### LISTA DE TAREAS
1 > Según el texto sobre la crisis argentina, ¿desde qué año una clase dirigente hizo todo lo posible para transformar al país en una paradoja?
2 > Enumera los tres componentes de la "extravagante paradoja" que describe el texto sobre la crisis argentina.
3 > Retoma el texto sobre la crisis argentina y continúalo después de su última oración.

### TEXTO DADO
La crisis argentina son los cientos de argentinos que consideran que la única salida es Ezeiza, son los sueldos irrisorios de los investigadores científicos, son las provincias pobres con su población indigente y su clase política perpetrando negociados y disfrutando de sueldos que en algunos casos superan los 15.000 dólares mensuales, y son esos empresarios habituados a explotar como en el tercer mundo para obtener ganancias superiores al del primero, con mercados cautivos y beneficios seguros.

La responsabilidad de esta crisis no la tiene este gobierno, tampoco exclusivamente el menemismo, pero sí una clase dirigente que desde 1930 a la fecha hizo todo lo posible para transformar al país en esta extravagante paradoja de pasado próspero, presente ruinoso y futuro oscuro.

Los dirigentes argentinos deben saber que a un sistema económico y político se lo evalúa en función de su capacidad para satisfacer las necesidades de muchos o de pocos. No se trata de predicar a favor de un igualitarismo inviable e indeseable, pero queda claro que hasta el liberal más individualista está obligado a aceptar que las condiciones materiales de gobernabilidad de cualquier sociedad tienen que ver con la capacidad de ese sistema para promover el bienestar de muchos.

No hace falta ser un comunista rabioso para aceptar que un régimen que excluye y empobrece a los sectores populares y que arruina a los productores rurales y urbanos debe, en el mejor de los casos, ser revisado antes de que sea demasiado tarde. Si en política ya es una verdad aceptada por todos que ningún Estado se puede sostener exclusivamente reprimiendo, en economía ningún sistema puede funcionar si promueve la ruina de la mayoría.

La incapacidad de la clase dirigente para dar una respuesta satisfactoria a la crisis argentina es el dato más distintivo de la actual coyuntura. En ese contexto hay que ubicar las dificultades e ineptitudes del actual gobierno, agravadas por decisiones políticas que no hacen más que profundizar la crisis y su propia debilidad.

Disipados los efectos inmediatos del portazo de Alvarez, lo que queda claro es que a una decisión equivocada del presidente se le sumó otra decisión equivocada del vice. Desde la renuncia a la fecha ninguno de los problemas que se le presentaban a la Alianza fueron resueltos, y hasta podría decirse que el presente sigue cargado de dificultades y el futuro se presenta como un gran interrogante.

El shock ético de Alvarez no mejoró la percepción negativa de la sociedad hacia la clase política ni fortaleció al gobierno. Por el contrario, el gobierno nacional está mucho más débil que antes, y Alvarez se equivocaría de punta a punta si creyese que esa debilidad puede ser la causa de su fortalecimiento.

[Elementos guardados]
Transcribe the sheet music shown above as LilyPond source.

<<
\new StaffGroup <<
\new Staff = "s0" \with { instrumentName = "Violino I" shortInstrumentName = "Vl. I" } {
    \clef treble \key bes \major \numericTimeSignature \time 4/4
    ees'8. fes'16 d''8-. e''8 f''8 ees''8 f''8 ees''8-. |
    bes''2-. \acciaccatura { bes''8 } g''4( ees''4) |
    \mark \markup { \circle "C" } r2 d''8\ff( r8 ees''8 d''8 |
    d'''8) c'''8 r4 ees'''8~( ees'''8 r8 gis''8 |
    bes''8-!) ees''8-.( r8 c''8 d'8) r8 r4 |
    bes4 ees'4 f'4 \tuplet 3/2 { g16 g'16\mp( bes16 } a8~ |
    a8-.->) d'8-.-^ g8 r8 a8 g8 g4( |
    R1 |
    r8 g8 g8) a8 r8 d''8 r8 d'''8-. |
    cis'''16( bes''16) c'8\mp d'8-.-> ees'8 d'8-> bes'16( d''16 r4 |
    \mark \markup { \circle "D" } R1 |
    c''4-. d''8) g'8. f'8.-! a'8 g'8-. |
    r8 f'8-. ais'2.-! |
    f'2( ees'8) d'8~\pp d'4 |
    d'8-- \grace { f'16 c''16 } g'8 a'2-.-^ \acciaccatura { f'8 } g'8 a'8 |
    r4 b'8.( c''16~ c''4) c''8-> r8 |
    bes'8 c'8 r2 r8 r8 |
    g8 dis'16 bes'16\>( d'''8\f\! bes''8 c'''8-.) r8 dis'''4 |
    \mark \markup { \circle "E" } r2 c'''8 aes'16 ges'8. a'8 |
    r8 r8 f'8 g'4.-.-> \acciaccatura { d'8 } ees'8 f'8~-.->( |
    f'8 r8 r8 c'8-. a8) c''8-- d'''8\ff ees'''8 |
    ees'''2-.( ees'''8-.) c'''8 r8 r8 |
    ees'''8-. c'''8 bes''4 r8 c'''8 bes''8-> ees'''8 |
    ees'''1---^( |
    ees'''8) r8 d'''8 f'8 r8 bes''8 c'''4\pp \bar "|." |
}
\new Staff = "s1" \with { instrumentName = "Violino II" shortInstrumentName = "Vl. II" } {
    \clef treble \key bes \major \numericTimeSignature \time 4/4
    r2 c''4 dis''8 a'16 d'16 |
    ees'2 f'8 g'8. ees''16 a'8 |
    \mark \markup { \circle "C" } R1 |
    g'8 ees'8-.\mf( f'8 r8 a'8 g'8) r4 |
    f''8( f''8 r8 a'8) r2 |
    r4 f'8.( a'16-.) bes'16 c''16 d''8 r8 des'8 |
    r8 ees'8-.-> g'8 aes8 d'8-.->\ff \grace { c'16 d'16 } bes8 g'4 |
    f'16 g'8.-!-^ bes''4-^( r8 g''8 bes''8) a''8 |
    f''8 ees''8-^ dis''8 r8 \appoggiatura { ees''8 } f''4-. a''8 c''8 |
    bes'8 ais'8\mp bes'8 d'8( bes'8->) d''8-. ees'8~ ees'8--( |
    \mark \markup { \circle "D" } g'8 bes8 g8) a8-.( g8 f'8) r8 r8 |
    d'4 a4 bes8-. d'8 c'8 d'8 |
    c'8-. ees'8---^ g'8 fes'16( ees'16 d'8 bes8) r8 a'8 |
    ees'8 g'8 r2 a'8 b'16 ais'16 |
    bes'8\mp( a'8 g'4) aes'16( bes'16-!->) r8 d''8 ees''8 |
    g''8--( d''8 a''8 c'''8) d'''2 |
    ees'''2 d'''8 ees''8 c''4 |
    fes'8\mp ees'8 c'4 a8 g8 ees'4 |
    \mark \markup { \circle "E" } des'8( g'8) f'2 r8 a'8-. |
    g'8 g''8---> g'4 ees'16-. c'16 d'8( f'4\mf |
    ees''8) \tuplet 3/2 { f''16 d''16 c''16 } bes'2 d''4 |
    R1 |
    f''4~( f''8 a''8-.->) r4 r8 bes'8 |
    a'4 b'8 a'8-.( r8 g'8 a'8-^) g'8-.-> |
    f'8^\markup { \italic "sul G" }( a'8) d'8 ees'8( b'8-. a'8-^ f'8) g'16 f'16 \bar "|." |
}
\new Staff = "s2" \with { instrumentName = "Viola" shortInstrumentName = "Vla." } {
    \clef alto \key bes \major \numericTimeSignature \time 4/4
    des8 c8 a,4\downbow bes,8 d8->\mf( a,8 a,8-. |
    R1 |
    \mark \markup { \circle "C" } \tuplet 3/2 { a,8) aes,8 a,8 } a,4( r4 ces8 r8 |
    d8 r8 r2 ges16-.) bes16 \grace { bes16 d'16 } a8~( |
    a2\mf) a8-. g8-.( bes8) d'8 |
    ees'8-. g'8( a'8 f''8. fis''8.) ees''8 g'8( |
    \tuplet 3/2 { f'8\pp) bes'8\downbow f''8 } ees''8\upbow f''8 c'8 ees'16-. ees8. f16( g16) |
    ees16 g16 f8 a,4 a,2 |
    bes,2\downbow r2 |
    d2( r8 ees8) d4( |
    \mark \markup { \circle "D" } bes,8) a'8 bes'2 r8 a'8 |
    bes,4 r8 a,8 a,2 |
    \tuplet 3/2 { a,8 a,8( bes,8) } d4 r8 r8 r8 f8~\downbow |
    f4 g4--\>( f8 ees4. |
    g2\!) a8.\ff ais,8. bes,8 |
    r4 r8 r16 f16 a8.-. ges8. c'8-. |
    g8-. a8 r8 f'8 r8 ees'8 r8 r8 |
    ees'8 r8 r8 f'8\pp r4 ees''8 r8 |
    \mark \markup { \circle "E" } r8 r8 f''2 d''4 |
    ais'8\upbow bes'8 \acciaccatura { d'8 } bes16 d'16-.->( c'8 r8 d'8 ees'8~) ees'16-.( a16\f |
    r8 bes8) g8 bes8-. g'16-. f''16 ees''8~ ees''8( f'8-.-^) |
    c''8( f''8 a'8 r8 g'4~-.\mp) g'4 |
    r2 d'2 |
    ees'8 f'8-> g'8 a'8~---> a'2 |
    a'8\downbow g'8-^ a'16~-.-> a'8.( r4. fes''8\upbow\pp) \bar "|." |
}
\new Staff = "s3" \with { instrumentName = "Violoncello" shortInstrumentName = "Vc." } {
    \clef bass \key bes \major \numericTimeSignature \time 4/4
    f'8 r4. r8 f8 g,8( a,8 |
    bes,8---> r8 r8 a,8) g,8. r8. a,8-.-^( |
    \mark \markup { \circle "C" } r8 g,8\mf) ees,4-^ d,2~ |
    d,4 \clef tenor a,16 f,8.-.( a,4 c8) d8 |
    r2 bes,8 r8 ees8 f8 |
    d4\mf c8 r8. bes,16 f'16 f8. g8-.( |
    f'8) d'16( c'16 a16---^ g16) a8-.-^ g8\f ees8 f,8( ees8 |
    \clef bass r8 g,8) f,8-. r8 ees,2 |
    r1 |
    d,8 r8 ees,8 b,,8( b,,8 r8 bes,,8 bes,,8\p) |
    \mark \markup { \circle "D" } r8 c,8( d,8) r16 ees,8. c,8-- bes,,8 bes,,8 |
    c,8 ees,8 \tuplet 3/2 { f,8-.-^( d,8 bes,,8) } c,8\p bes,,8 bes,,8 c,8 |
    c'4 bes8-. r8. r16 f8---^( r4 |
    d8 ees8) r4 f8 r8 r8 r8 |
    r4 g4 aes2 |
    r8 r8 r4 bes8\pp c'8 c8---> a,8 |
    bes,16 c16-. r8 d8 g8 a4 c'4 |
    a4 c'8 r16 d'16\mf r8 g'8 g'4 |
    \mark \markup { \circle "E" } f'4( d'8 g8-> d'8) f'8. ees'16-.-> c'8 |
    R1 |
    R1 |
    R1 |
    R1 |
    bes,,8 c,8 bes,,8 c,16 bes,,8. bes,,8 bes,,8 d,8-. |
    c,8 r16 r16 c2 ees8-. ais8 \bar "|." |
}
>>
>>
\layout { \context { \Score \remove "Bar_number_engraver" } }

### RESULTADOS ESPERADOS
1 > Desde 1930.

2 > Pasado próspero, presente ruinoso y futuro oscuro.

3 >
Decía que la Alianza no es la responsable de la actual crisis, pero tampoco puede decir que no tiene nada que ver con ella. Llama la atención que, sabiendo con un año de anticipación que iba a ganar las elecciones, sus principales dirigentes no se hayan preocupado por establecer un programa de gobierno medianamente realizable.

Se sabía que las condiciones eran difíciles, que no había lugar para milagros, pero se creía que se iba a diagramar una estrategia que permitiese enfrentar la crisis comprometiendo a todos a cumplir con las responsabilidades del poder para que nadie, al primer contratiempo, se enoje y se vuelva a su casa haciendo pucheros.

Tal como se presentan los hechos parece que nada de eso se hizo, o que si se hizo todo, se preocuparon para hacer, luego, exactamente lo contrario. Lo cierto es que a diez meses de haber asumido el poder, la Alianza y De la Rúa exhiben un prematuro desgaste que marca al futuro con un inquietante cono de sombra.

La responsabilidad de la Alianza en lo que está ocurriendo es insoslayable. De la actual crisis política no son culpables el peronismo, ni los gobernadores, ni los sindicatos, ni el imperialismo, sino su propia torpeza, la incapacidad de sus principales dirigentes para ponerse de acuerdo, el internismo político esterilizante y caníbal y la incomprensión para entender la naturaleza de la crisis argentina.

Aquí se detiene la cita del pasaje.